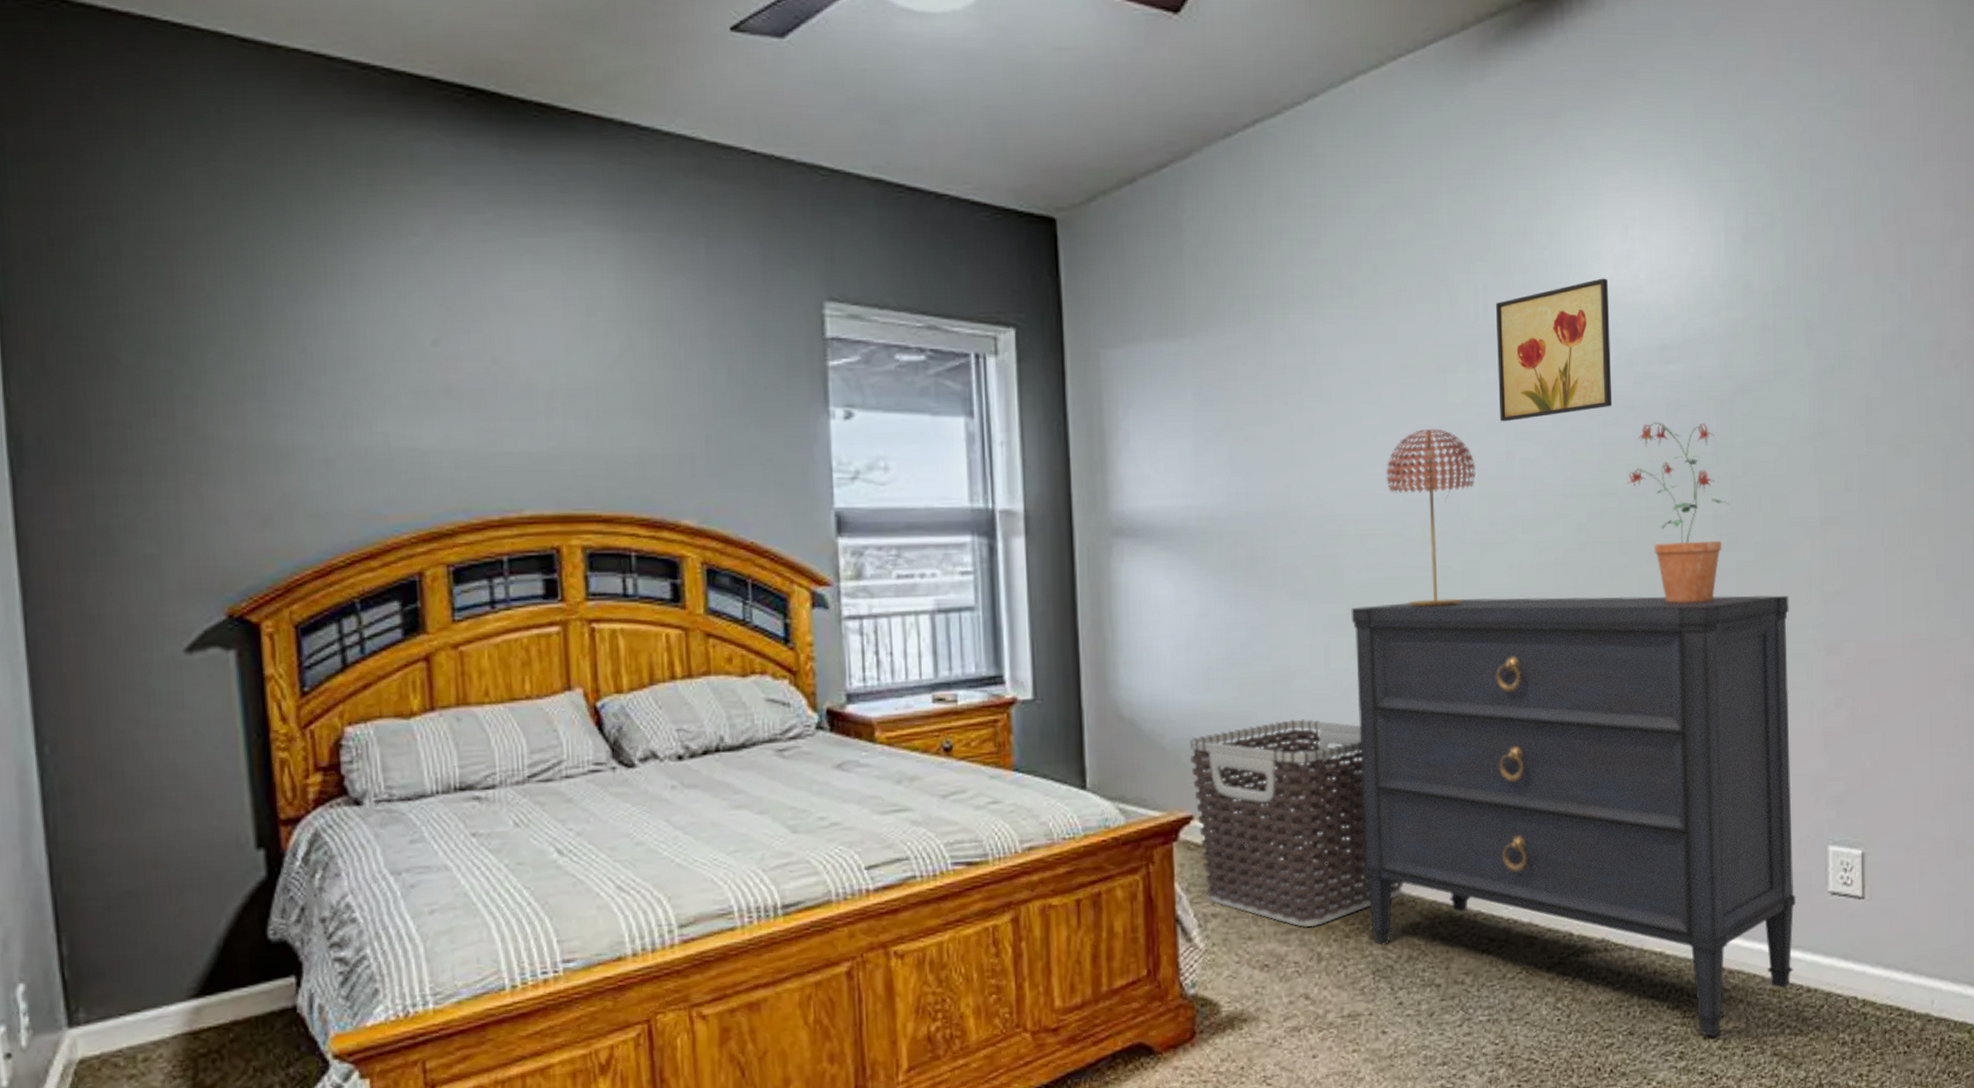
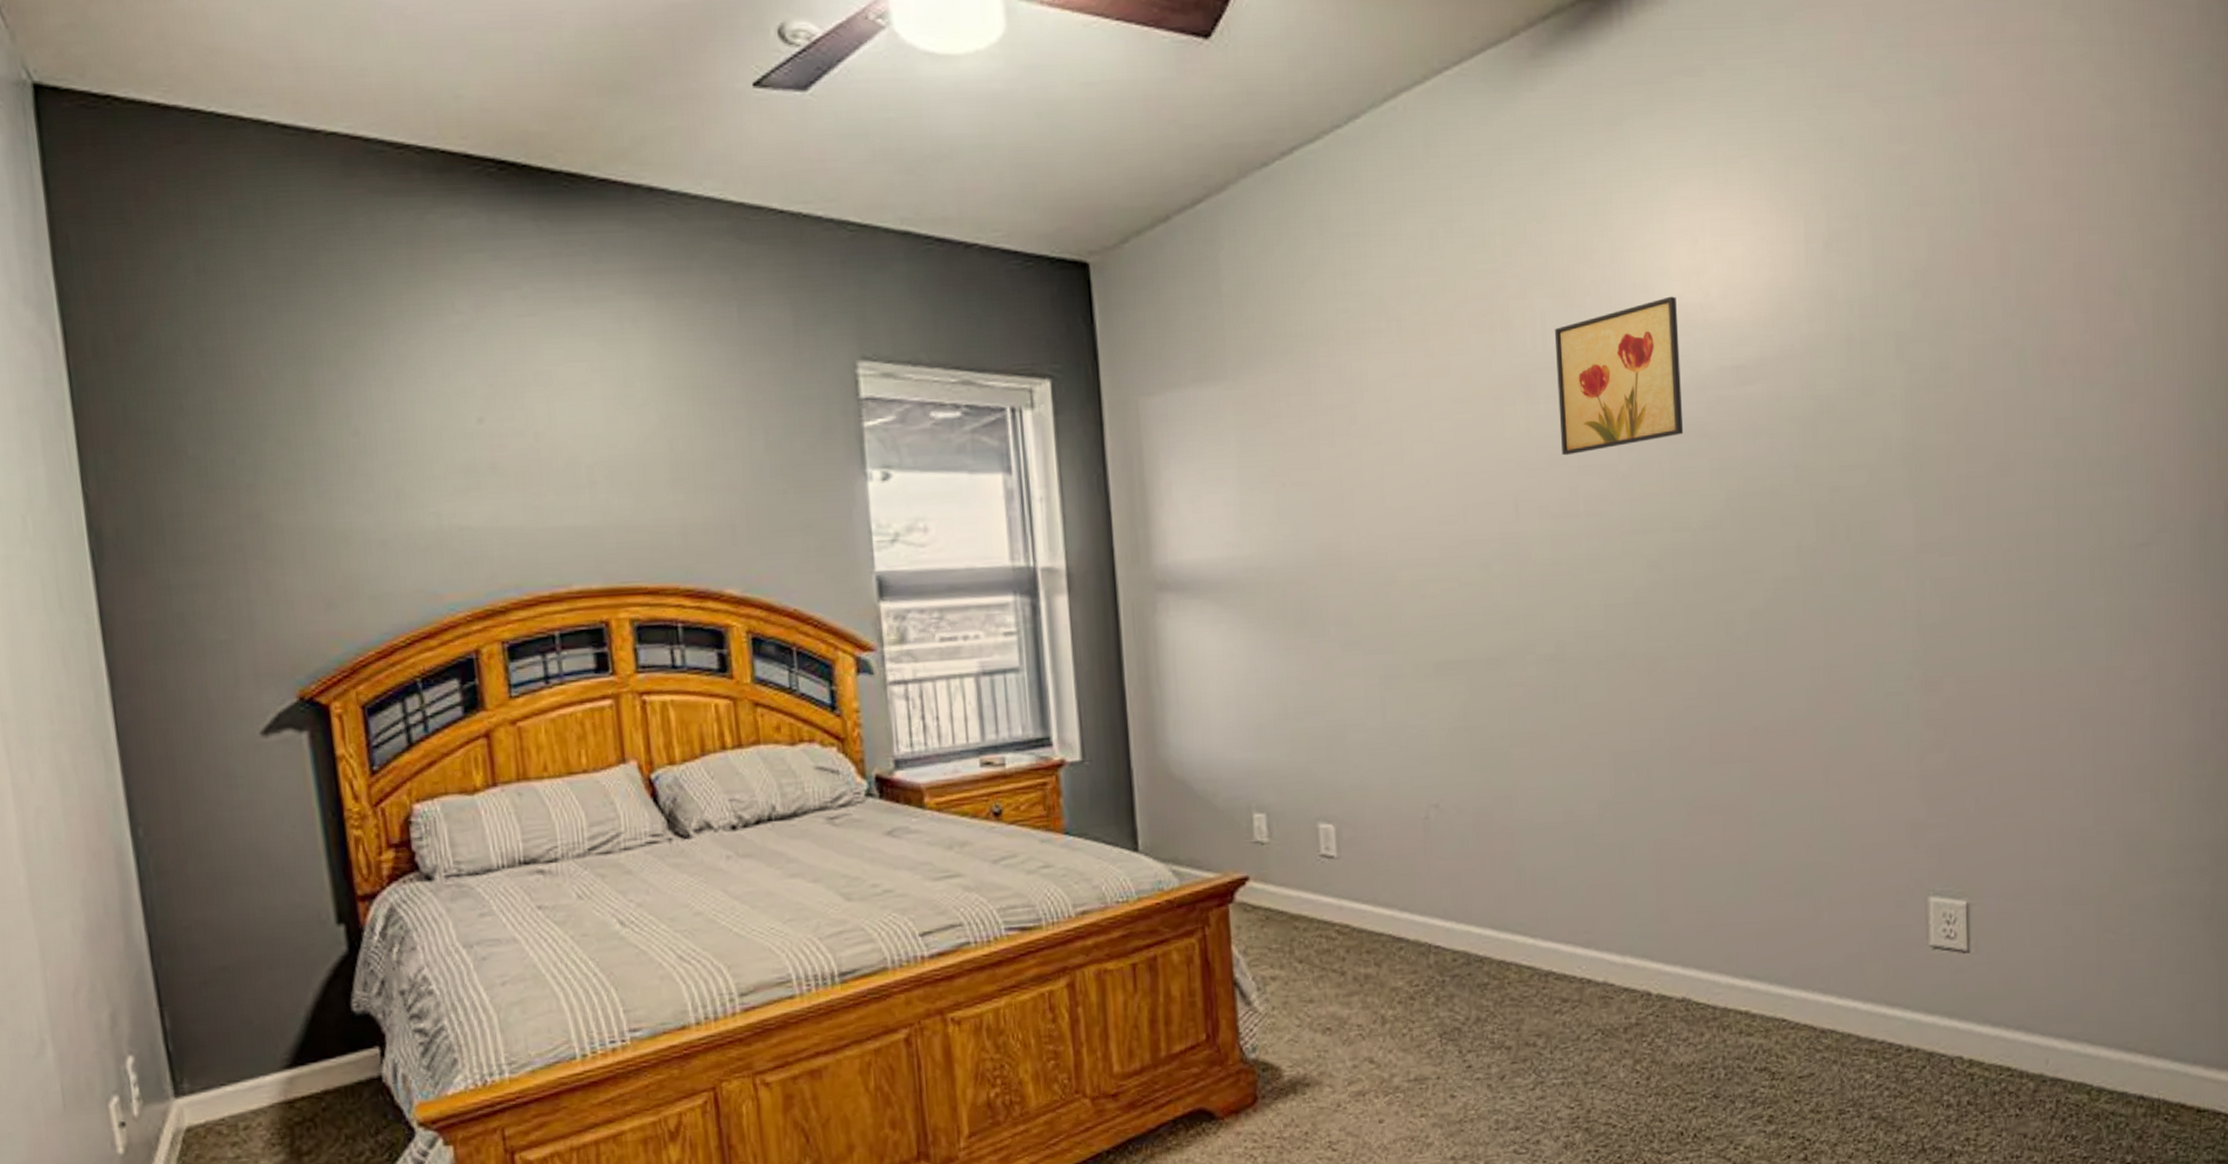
clothes hamper: present [1189,718,1403,928] -> none [1243,774,1469,990]
dresser: present [1351,595,1797,1037] -> none [1407,630,1895,1100]
table lamp: present [1386,428,1476,607] -> none [1441,465,1537,654]
potted plant: present [1627,422,1730,604] -> none [1701,447,1815,642]

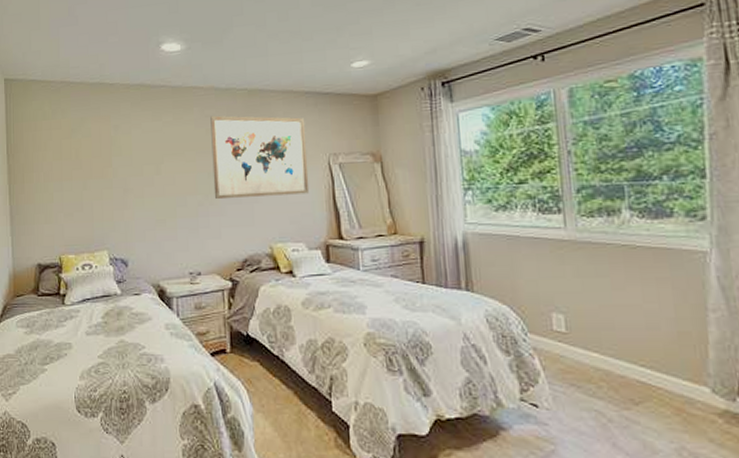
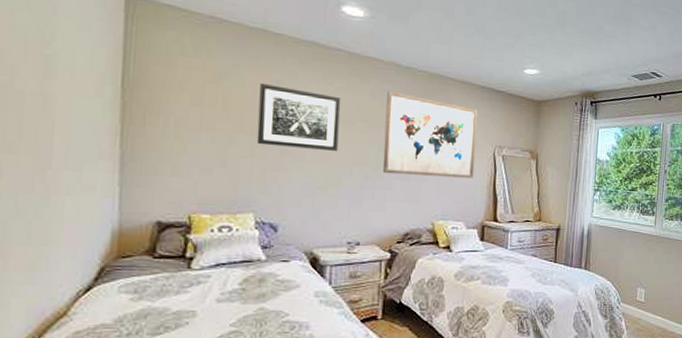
wall art: none [102,130,171,187] -> present [256,84,341,151]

=== Problem ===
Each line from the one containing "dresser: present [1351,595,1797,1037]" through the last line of the entries above is to be extracted exactly. Pictures are not part of the copy.

=== Solution below ===
dresser: present [1351,595,1797,1037] -> none [1407,630,1895,1100]
table lamp: present [1386,428,1476,607] -> none [1441,465,1537,654]
potted plant: present [1627,422,1730,604] -> none [1701,447,1815,642]

wall art: none [102,130,171,187] -> present [256,84,341,151]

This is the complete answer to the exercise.